Além de Belo Horizonte, o IVAR analisa outras três capitais: São Paulo (SP), Rio de Janeiro (RJ) e Porto Alegre (RS). A capital gaúcha foi a única a apresentar uma deflação, passando de 3,61% em fevereiro para -1,25% no mês de março, essa foi a maior queda do IVAR. Em São Paulo foi de 2,38% para 1,30%, e no Rio de Janeiro a inflação baixou de 2,55% para 1,44% no mês passado.
 
Porto Alegre foi a única a apresentar uma queda na inflação, passando de 5,46% no acumulado em fevereiro para 4,98% em março. Já no Rio de Janeiro, o acumulado subiu de 4,90% para 7,27%; enquanto em São Paulo foi de 2,83% no mês de fevereiro para 4,09% em março.
 
No cenário nacional, o preço do aluguel residencial subiu 0,81% em março deste ano, isso significa uma desaceleração em relação à fevereiro, que teve alta de 2,92%. Com isso o índice acumulou uma variação de 6,24% em 12 meses, essa é a maior nesta base de comparação desde o início da série histórica, em janeiro de 2019.
 
O que é o IVAR?
 
O Índice de Variação de Aluguéis Residenciais (IVAR) foi desenvolvido para medir a evolução mensal dos valores de aluguéis residenciais do mercado de imóveis no Brasil.

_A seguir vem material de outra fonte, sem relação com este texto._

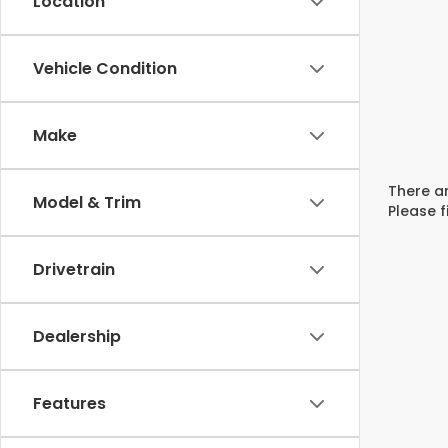
Location
Vehicle Condition
Make
There ar
Model & Trim
Please f
Drivetrain
Dealership
Features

Esse índice leva em consideração os valores de transação, com base em contratos de locação efetivamente firmados, sejam novos ou contratos renegociados e seus reajustes anuais. O objetivo é oferecer um índice que reflita de maneira mais fiel a realidade do mercado imobiliário, e que sirva como bom balizador também para definição de políticas públicas.
 
O próximo indice será divulgado no dia 6 de maio.